### WHAT IS EXPECTED
Print out the data exactly, keeping every image out of it.

### DATA BELOW

━━━━

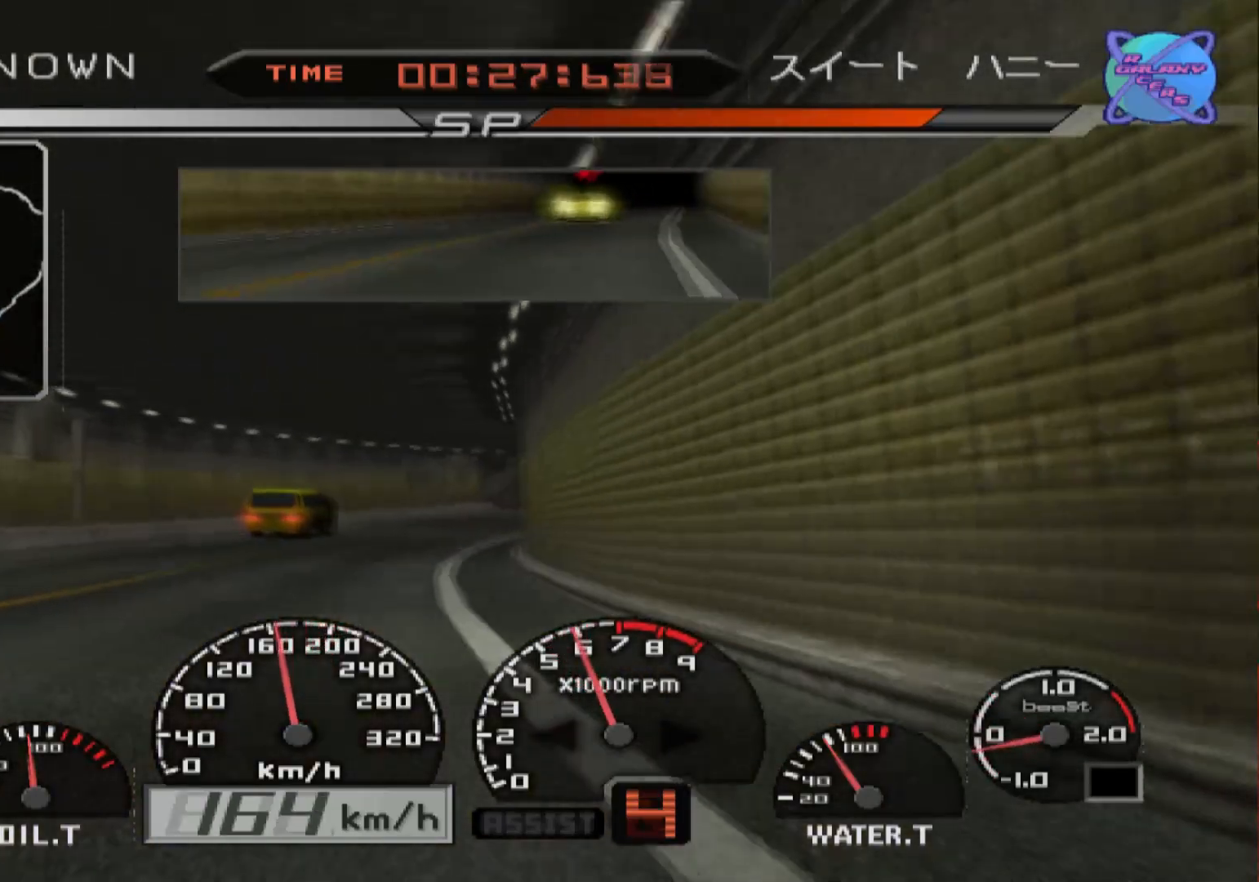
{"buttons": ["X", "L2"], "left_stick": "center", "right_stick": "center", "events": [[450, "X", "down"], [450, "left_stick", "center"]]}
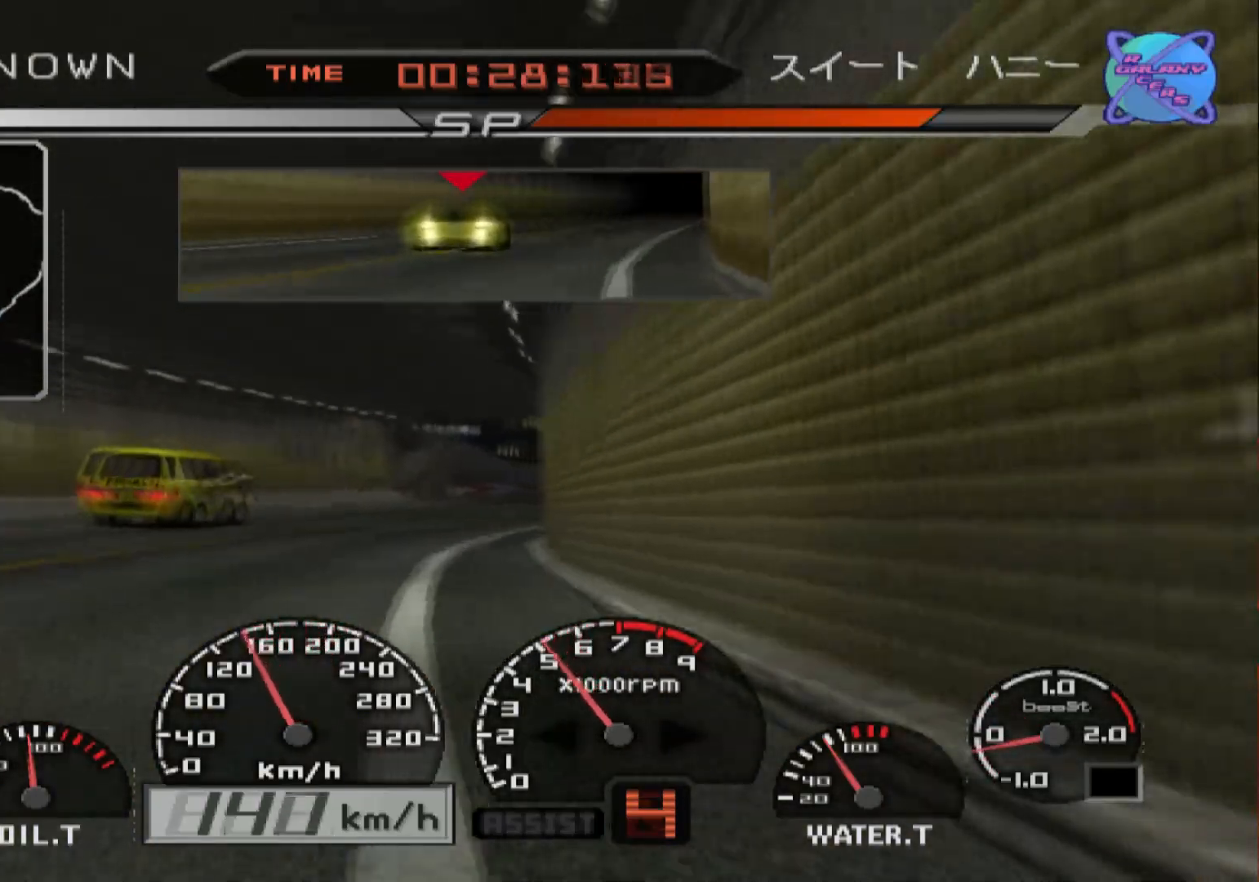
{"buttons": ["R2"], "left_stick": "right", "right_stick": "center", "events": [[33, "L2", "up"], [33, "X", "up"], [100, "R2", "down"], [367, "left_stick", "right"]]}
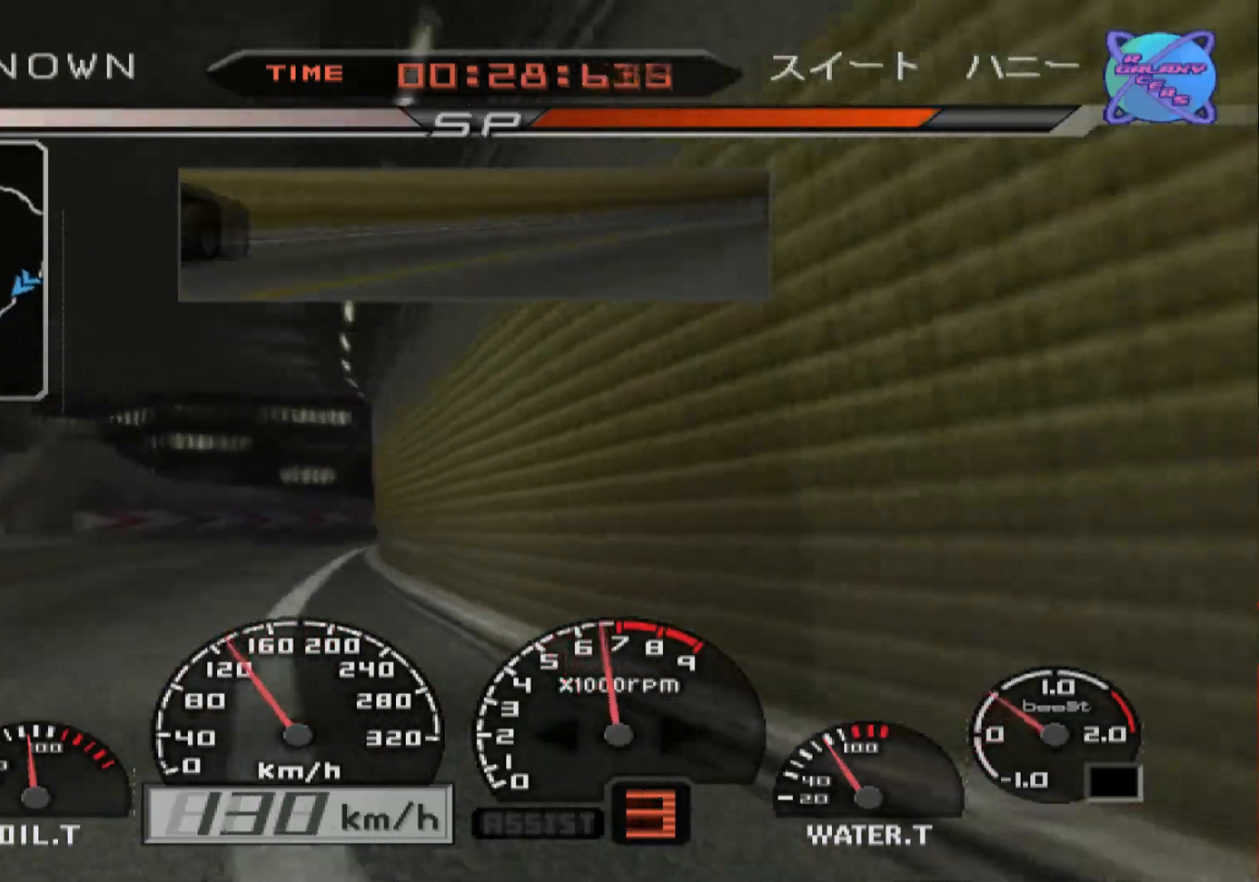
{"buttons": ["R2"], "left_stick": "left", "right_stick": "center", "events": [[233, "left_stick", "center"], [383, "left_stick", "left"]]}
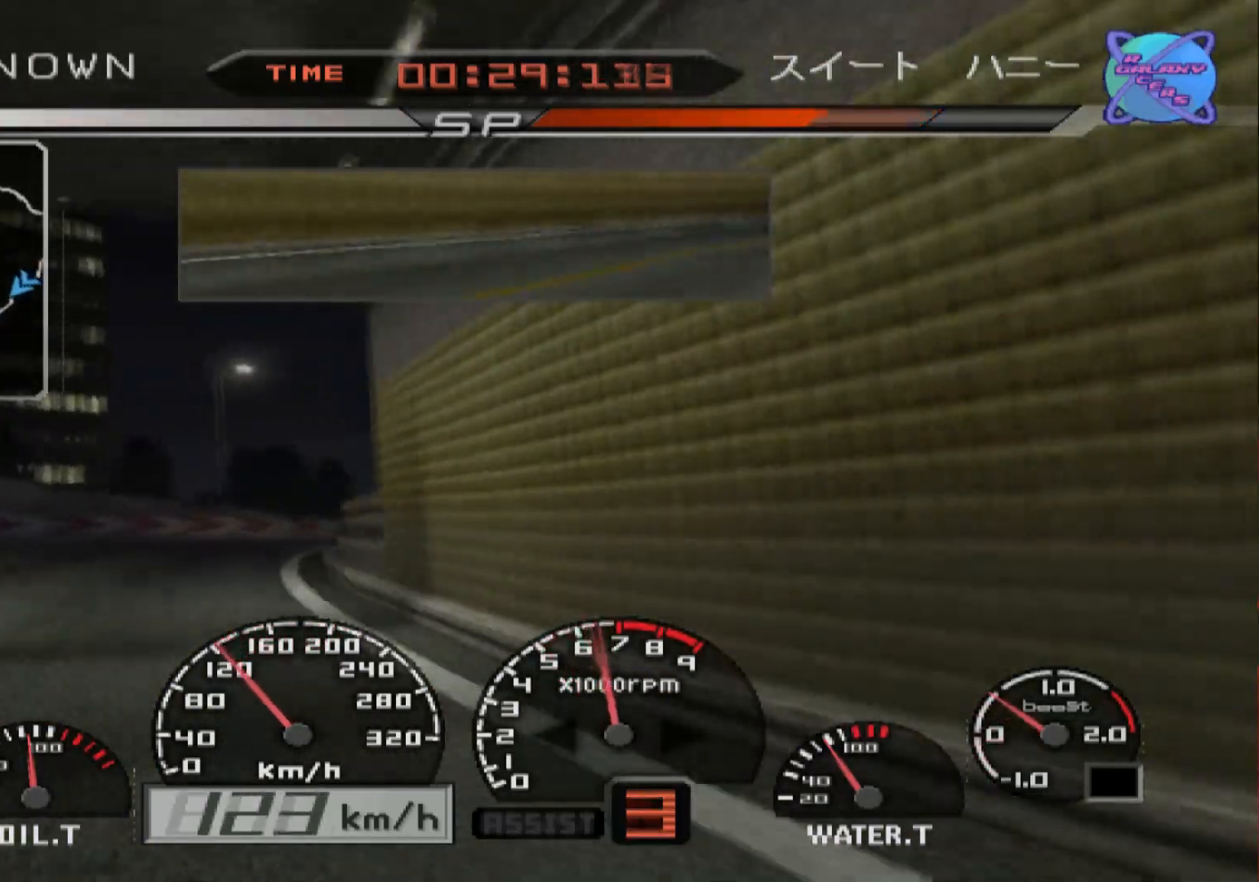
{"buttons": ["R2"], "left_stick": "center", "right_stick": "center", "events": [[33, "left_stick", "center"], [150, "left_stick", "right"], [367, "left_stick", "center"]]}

━━━━

### ANSWER BOX
{"buttons": ["X", "L2"], "left_stick": "center", "right_stick": "center", "events": [[450, "X", "down"], [450, "left_stick", "center"]]}
{"buttons": ["R2"], "left_stick": "right", "right_stick": "center", "events": [[33, "L2", "up"], [33, "X", "up"], [100, "R2", "down"], [367, "left_stick", "right"]]}
{"buttons": ["R2"], "left_stick": "left", "right_stick": "center", "events": [[233, "left_stick", "center"], [383, "left_stick", "left"]]}
{"buttons": ["R2"], "left_stick": "center", "right_stick": "center", "events": [[33, "left_stick", "center"], [150, "left_stick", "right"], [367, "left_stick", "center"]]}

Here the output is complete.